MORPHOMETRIC ADAPTATION OF THE HOUSEFLY, MUSCA DOMESTICA L., IN THE UNITED STATES

It has long been recognized that morphometric difference among geographic populations of a species can reveal modes of adaptation to environment and of eventual speciation. Most early studies of such variation were limited to few characters (e.g., Alpatov, 1929; Dobzhansky, 1933), and not until the advent of computers could large suites of characters be analyzed by appropriate techniques of covariation, such as principal component or factor analysis, to isolate and identify underlying patterns of morphogenesis (Blackith, 1960). The statistical revolution in geographic variation analysis, however, has not generated a similar revolution of insight into population dynamics, and for the most part, morphometric approaches have been abandoned by population biologists uninterested in systematics. A part of this problem is that few modern studies attempt to separate spatial from temporal aspects of variability or genetic causation from environmental induction of phenotype, typically present in early work (e.g., Goldschmidt, 1934; Stalker and Carson, 1947, 1948, 1949). This paper attempts to partition morphometric variation in the housefly, Musca domestica L., in the United States into temporal, spatial, and genetic components, and thereby elucidate the dynamics of adaptation to differing environments in this species.

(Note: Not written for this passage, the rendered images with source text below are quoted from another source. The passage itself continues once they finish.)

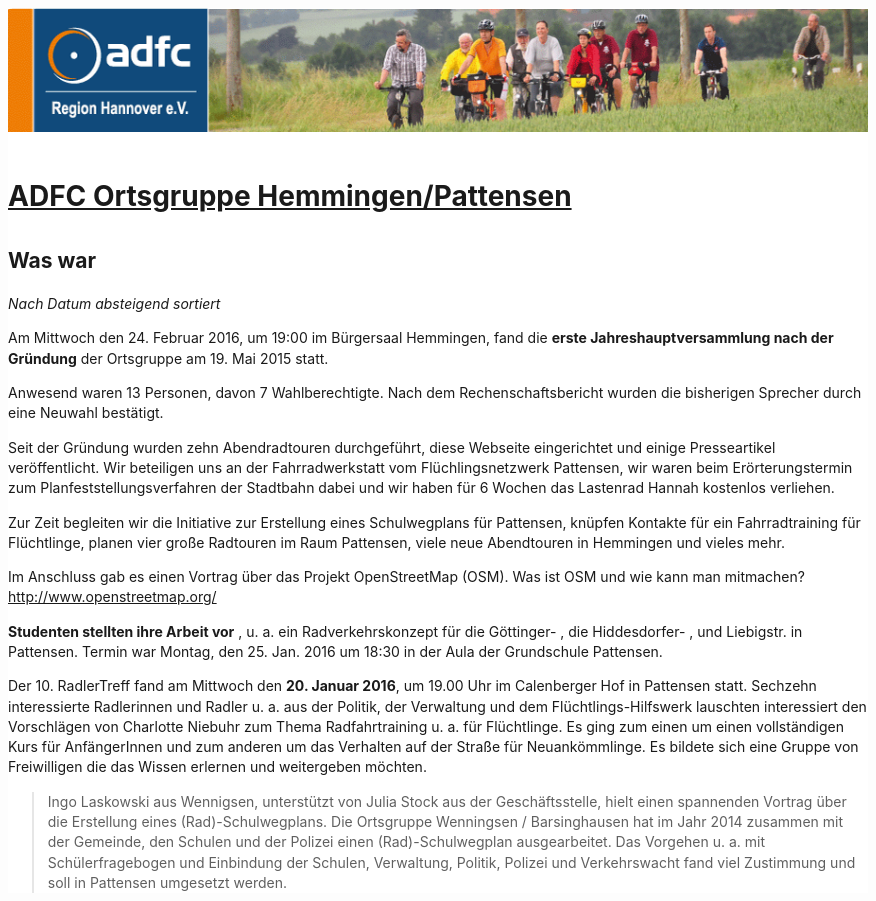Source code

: [![](banner.png)](http://www.adfc-hannover.de/)

# [ADFC Ortsgruppe Hemmingen/Pattensen](http://adfc-hemmingen-pattensen.github.io/)


## Was war

*Nach Datum absteigend sortiert*


Am Mittwoch den 24. Februar 2016, um 19:00 im Bürgersaal Hemmingen, fand die **erste Jahreshauptversammlung nach der Gründung** der Ortsgruppe am 19. Mai 2015 statt.

Anwesend waren 13 Personen, davon 7 Wahlberechtigte. Nach dem Rechenschaftsbericht wurden die bisherigen Sprecher durch eine Neuwahl bestätigt.

Seit der Gründung wurden zehn Abendradtouren durchgeführt, diese Webseite eingerichtet und einige Presseartikel veröffentlicht. Wir beteiligen uns an der Fahrradwerkstatt vom Flüchlingsnetzwerk Pattensen, wir waren beim Erörterungstermin zum Planfeststellungsverfahren der Stadtbahn dabei und wir haben für 6 Wochen das Lastenrad Hannah kostenlos verliehen. 

Zur Zeit begleiten wir die Initiative zur Erstellung eines Schulwegplans für Pattensen, knüpfen Kontakte für ein Fahrradtraining für Flüchtlinge, planen vier große Radtouren im Raum Pattensen, viele neue Abendtouren in Hemmingen und vieles mehr.

Im Anschluss gab es einen Vortrag über das Projekt OpenStreetMap (OSM). Was ist OSM und wie kann man mitmachen? http://www.openstreetmap.org/


**Studenten stellten ihre Arbeit vor** , u. a. ein Radverkehrskonzept für die Göttinger- , die Hiddesdorfer- , und Liebigstr. in Pattensen. Termin war Montag, den 25. Jan. 2016 um 18:30 in der Aula der Grundschule Pattensen.

Der 10. RadlerTreff fand am Mittwoch den **20. Januar 2016**, um 19.00 Uhr im Calenberger Hof in Pattensen statt.
Sechzehn interessierte Radlerinnen und Radler u. a. aus der Politik, der Verwaltung und dem Flüchtlings-Hilfswerk lauschten interessiert den Vorschlägen von Charlotte Niebuhr zum Thema Radfahrtraining u. a. für Flüchtlinge.
Es ging zum einen um einen vollständigen Kurs für AnfängerInnen und zum anderen um das Verhalten auf der Straße für Neuankömmlinge. Es bildete sich eine Gruppe von Freiwilligen die das Wissen erlernen und weitergeben möchten.

> Ingo Laskowski aus Wennigsen, unterstützt von Julia Stock aus der Geschäftsstelle, hielt einen spannenden Vortrag über die Erstellung eines (Rad)-Schulwegplans. Die Ortsgruppe Wenningsen / Barsinghausen hat im Jahr 2014 zusammen mit der Gemeinde, den Schulen und der Polizei einen (Rad)-Schulwegplan ausgearbeitet.
Das Vorgehen u. a. mit Schülerfragebogen und Einbindung der Schulen, Verwaltung, Politik, 
Polizei und Verkehrswacht fand viel Zustimmung und soll in Pattensen umgesetzt werden.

The lack of systematically recognized variatioi of the housefly in the United States offers reasonable assurance of common niche and habitat requirements of flies from widespread populations, so that sample partitions of variation can be compared to reveal trends of populational adaptation to changing environments. The essence of the methodology utilized here, paralleling an analysis of variance, was to collect flies from numerous localities throughout the United States, return to selected localities at the same times in subsequent years to assess year-to-year variation within sites, and then to follow at least one population throughout the year to determine a seasonal component of morphometric change. Thus variance components can be estimated at these various levels of potential variation, to discern underlying causes of morphometric adaptation. Comparisons among repeated collections within localities and between wild and laboratory reared flies were used to determine repeatability and consistency in patterns of covariation and to ascertain the extent of genetic commitment to morphometric response.